• EXTRACT:
┄┄┄┄┄┄┄┄┄┄┄┄┄┄┄┄┄┄┄┄
A Illustration of the MixTCRpred model architecture. For each pMHC, MixTCRpred predicts if a TCR (encoded based on the CDR1, CDR2, and CDR3 α- and β sequences) would target it. The outputs are the predicted MixTCRpred interaction score and the corresponding % rank. B 5-fold cross-validation average AUCs for the 146 pMHCs included in our dataset. The vertical lines show the standard deviations. The dashed lines correspond to random (red line, AUC of 0.5) and perfect predictions (black line, AUC of 1). C Comparison of the AUC values in leave-one-sample-out cross-validation (one point for each sample and each pMHC) with the average AUC values in the 5-fold cross-validations (one point for each pMHC). N = 73 independent samples were used in the leave-one-sample-out cross-validation for Homo Sapiens and N = 56 for Mus Musculus. D Comparison of the AUC values in leave-one-study-out cross-validation (one point for each study and each pMHC) with the average AUC values in the 5-fold cross-validations (one point for each pMHC). N = 33 independent studies were used in the leave-one-study-out cross-validation for Homo Sapiens and N = 2 for Mus Musculus. E Comparison of MixTCRpred with other pre-trained tools for Homo sapiens and Mus musculus pMHCs. The median AUC for each tool is included in parentheses. For each tool separately, the statistical comparison with MixTCRpred was performed considering the pMHCs supported by both methods. F AUCs of MixTCRpred and other tools for the 17 pMHCs of the IMMREP22 benchmark dataset. The center line within the box represents the median value, with the bottom and top bounds of the box delineating the 25th and 75th percentiles, respectively. Whiskers extend to minimum and maximum values. The p-values were obtained with a two-sided paired t-test. Source data are provided as a Source Data file.

The architecture of MixTCRpred is depicted in Fig. 2A. From an input TCR, which is conventionally provided as V, J genes, and CDR3 sequences for both chains, MixTCRpred first extracts the CDR1, CDR2 sequences (from the V genes) as defined by the International ImMunoGeneTics Information System63. The CDR1, CDR2, and CDR3 sequences are then padded and concatenated for the α and β chains separately. The TCR sequences are numerically embedded through a machine learning-based embedding, where embedding vectors are initially sampled randomly and then adjusted in the course of the training. A transformer encoder64 is then used to identify the statistical patterns underlying the TCR specificity (see “Methods”). The final step is a dense classification layer whose output score indicates how likely the TCR is to interact with a specific pMHC. Comparing raw scores across different epitopes is challenging due to the inherent biases of each model. To make the predictions more interpretable and comparable, we developed a robust framework to compute the %rank, which indicates how the raw score of a given TCR compares with that of a large set of randomly generated TCRs (see “Methods” and Supplementary Fig. 1).

To explore the accuracy of our predictions and the impact of the size of the training set, we first performed a standard 5-fold cross-validation for each of the 146 MixTCRpred models. Performance was assessed with the Area Under the receiver operating curve (AUC) (see the Source Data file). As shown in Fig. 2B, MixTCRpred models achieved robust predictions for pMHCs with a large number of interacting TCRs: out of 43 pMHCs with more than 50 TCRs, 40 had an average AUC > 0.7, and 34 of them an AUC > 0.8. Lower accuracy was observed for several pMHCs with fewer TCRs.
┄┄┄┄┄┄┄┄┄┄┄┄┄┄┄┄┄┄┄┄
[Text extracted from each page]
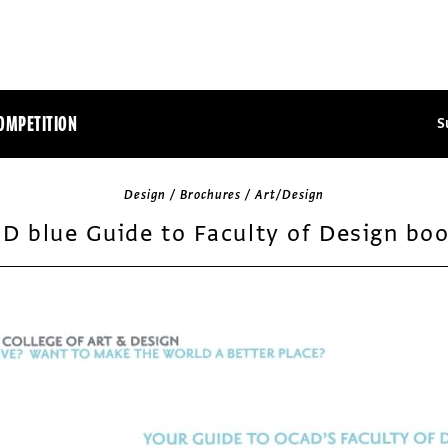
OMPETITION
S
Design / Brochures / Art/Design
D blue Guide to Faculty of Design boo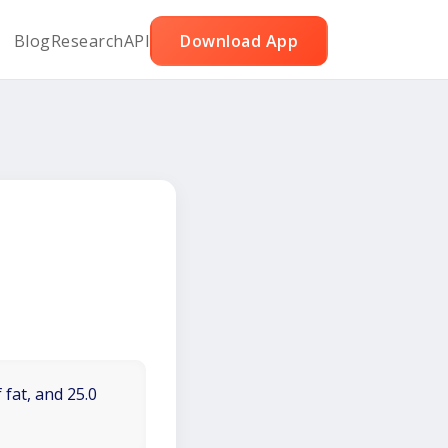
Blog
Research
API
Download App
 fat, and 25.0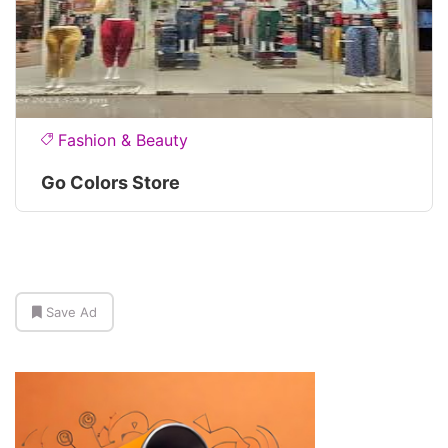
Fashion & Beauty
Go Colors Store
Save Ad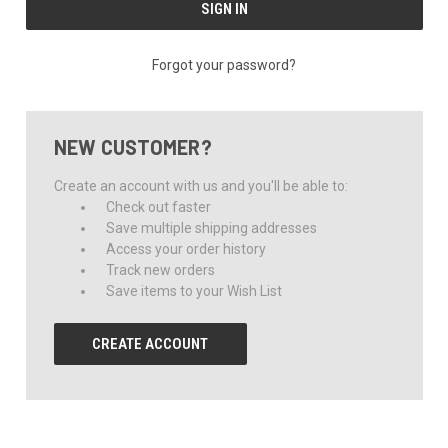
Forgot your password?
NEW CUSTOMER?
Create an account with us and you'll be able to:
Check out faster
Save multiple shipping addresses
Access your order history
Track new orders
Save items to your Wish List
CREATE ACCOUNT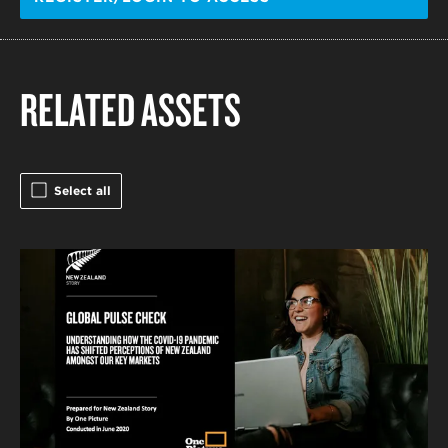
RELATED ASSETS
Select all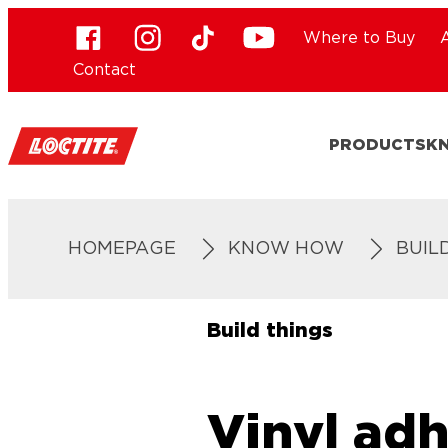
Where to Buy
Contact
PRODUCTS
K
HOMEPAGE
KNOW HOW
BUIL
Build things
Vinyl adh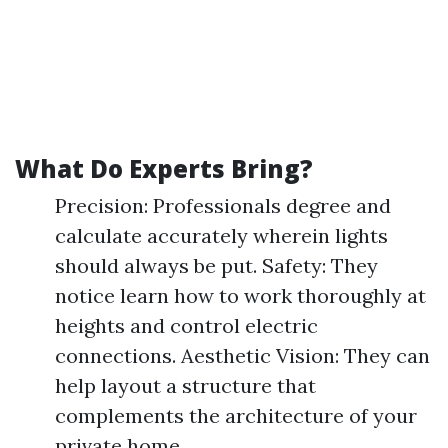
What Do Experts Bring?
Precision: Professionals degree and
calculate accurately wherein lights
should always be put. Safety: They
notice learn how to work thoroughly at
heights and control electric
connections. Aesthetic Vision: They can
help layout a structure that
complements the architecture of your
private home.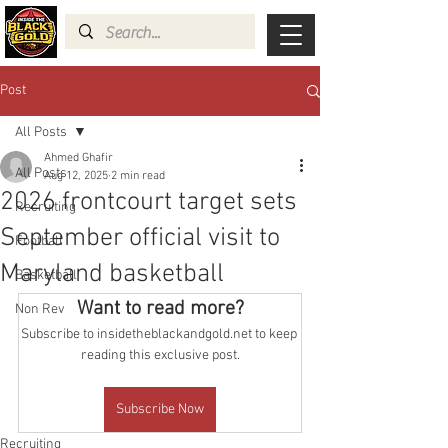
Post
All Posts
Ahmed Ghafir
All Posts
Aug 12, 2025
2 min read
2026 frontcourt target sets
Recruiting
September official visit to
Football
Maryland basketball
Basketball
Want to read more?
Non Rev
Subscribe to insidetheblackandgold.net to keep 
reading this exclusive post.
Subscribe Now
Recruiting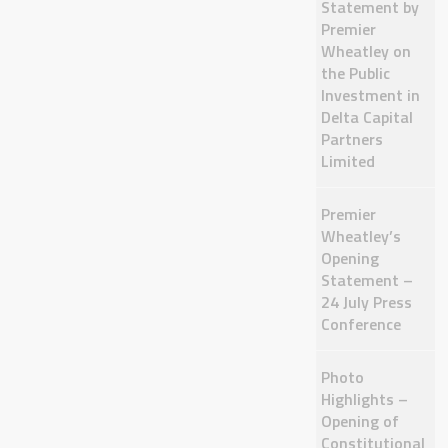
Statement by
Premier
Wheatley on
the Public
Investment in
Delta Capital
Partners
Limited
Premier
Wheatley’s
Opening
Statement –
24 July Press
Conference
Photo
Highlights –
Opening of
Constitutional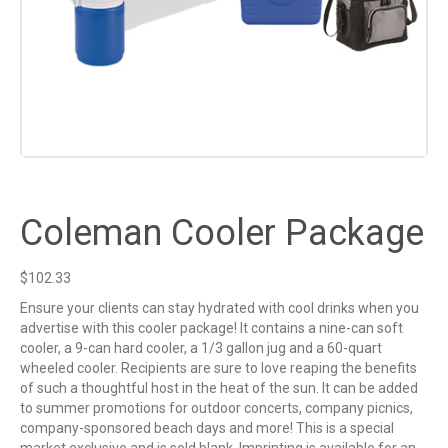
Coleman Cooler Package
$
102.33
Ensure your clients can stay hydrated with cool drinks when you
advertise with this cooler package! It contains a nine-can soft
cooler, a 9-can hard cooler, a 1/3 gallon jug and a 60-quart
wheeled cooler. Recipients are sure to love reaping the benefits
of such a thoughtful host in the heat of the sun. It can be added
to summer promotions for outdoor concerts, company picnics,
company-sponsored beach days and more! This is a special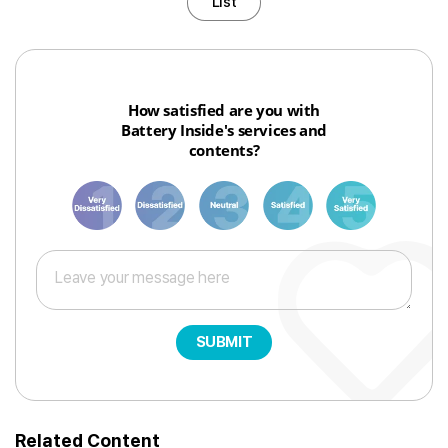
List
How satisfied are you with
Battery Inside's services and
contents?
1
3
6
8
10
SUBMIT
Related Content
┄┄┄┄┄┄┄┄┄┄┄┄┄┄┄┄┄┄┄┄
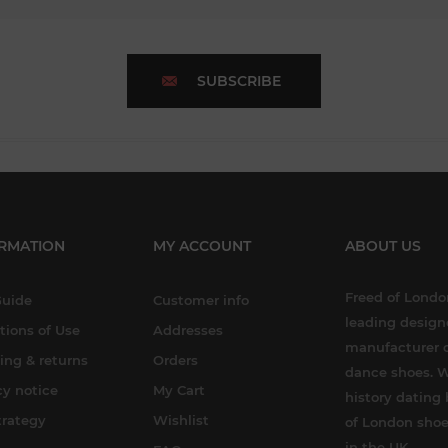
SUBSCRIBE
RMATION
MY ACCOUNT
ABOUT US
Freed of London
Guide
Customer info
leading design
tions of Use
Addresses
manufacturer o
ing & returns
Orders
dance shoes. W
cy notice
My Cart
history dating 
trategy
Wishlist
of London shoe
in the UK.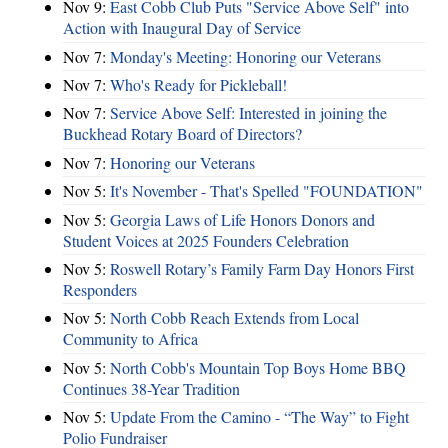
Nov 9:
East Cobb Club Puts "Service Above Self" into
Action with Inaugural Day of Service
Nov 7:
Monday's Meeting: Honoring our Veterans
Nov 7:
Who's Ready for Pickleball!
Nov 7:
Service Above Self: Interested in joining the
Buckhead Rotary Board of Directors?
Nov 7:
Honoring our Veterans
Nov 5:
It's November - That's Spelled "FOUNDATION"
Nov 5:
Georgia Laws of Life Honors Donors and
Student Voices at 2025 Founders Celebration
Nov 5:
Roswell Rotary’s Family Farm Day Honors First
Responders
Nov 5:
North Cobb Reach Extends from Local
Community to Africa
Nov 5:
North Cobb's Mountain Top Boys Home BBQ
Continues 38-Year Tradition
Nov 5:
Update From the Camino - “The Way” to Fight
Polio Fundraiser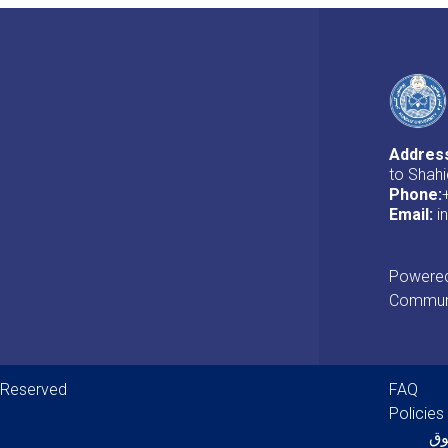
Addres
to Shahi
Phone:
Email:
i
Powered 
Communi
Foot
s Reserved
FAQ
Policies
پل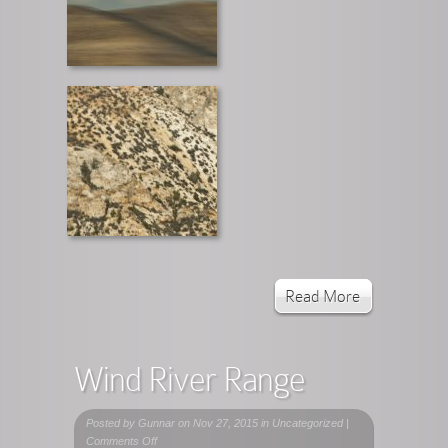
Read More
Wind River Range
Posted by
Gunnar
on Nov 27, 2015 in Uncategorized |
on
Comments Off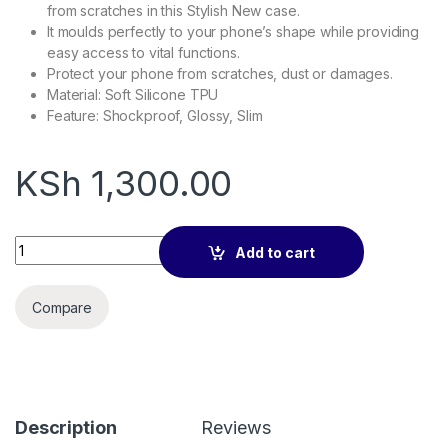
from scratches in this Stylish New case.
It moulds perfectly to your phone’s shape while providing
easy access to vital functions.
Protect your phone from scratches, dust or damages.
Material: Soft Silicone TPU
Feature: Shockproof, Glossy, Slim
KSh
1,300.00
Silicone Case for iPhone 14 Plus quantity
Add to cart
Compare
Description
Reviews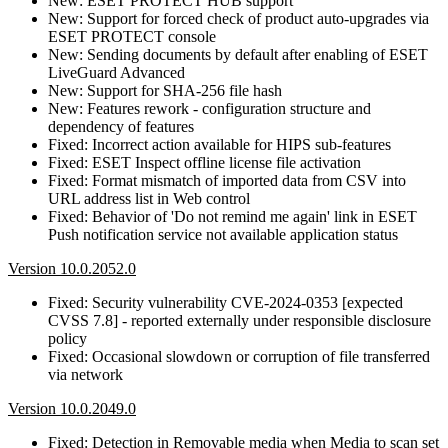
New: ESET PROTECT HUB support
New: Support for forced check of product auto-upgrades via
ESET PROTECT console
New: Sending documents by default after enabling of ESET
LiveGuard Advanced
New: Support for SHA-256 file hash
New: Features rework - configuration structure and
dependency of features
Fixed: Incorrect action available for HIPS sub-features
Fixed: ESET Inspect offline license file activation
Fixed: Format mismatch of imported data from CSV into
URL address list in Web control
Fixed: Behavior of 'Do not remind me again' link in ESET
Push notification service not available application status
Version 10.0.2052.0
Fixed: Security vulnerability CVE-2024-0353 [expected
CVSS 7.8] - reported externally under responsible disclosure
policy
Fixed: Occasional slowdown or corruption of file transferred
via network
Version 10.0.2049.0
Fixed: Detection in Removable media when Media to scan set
┄┄┄┄┄┄┄┄┄┄┄┄┄┄┄┄┄┄┄┄
• WORK ORDER: Continue the passage on the MixTCRpred model, beginning right after its final sentence. The material comes from a source unrelated to the text.

• ANSWER FOR THE TASK:
We next performed a leave-one-sample-out cross-validation to determine whether MixTCRpred predictions were consistent across samples within the same study. 15 epitopes had been analyzed in multiple samples, each of which had at least 10 TCRs. Figure 2C shows that in the majority of the cases, MixTCRpred was successful in predicting epitope-specific TCRs in a new sample, with leave-one-sample-out performances similar to that of a 5-fold cross-validation. To assess whether predictions could be transferred across different studies, we performed a leave-one-study-out validation, including epitopes with at least 10 TCRs per study. Overall, we observed only limited loss in predictive power with respect to the AUCs of 5-fold cross-validations on the same datasets (Fig. 2D). This demonstrates that MixTCRpred predictions are robust across studies and could be applied to new studies for the epitopes considered in the MixTCRpred training set.

This conserved predictive power could result from either conservation of TCR sequence patterns captured by MixTCRpred, or the presence of public clones that are found across different samples/studies. To shed light on this question, we focused on TCRs specific for the class II H2-IAb, DIYKGVYQFKSV epitope from LCMV-infected Mus Musculus samples for which multiple samples from 2 studies were available (Supplementary Fig. 2). Out of a total of 11 samples, we observed that most TCRs are unique to one sample (approximately 98% of the epitope-specific TCR repertoire), and only a limited number of TCR sequences are shared across two or more samples (Supplementary Fig. 2B, C). Despite this low clonal overlap, the CDR3α and CDR3β display similar motifs across different samples and studies (Supplementary Fig. 2D). These epitope-specific TCRs came from mono-allelic Mus Musculus strains elevated in controlled conditions. Therefore, most of the observed TCRs variability is attributable to the fact that a large number of different TCRs can be generated to target the same pMHC as long as they satisfy the statistical constraints reflected by the sequence patterns and captured by MixTCRpred. Similar results were obtained for other epitopes (Supplementary Fig. 3).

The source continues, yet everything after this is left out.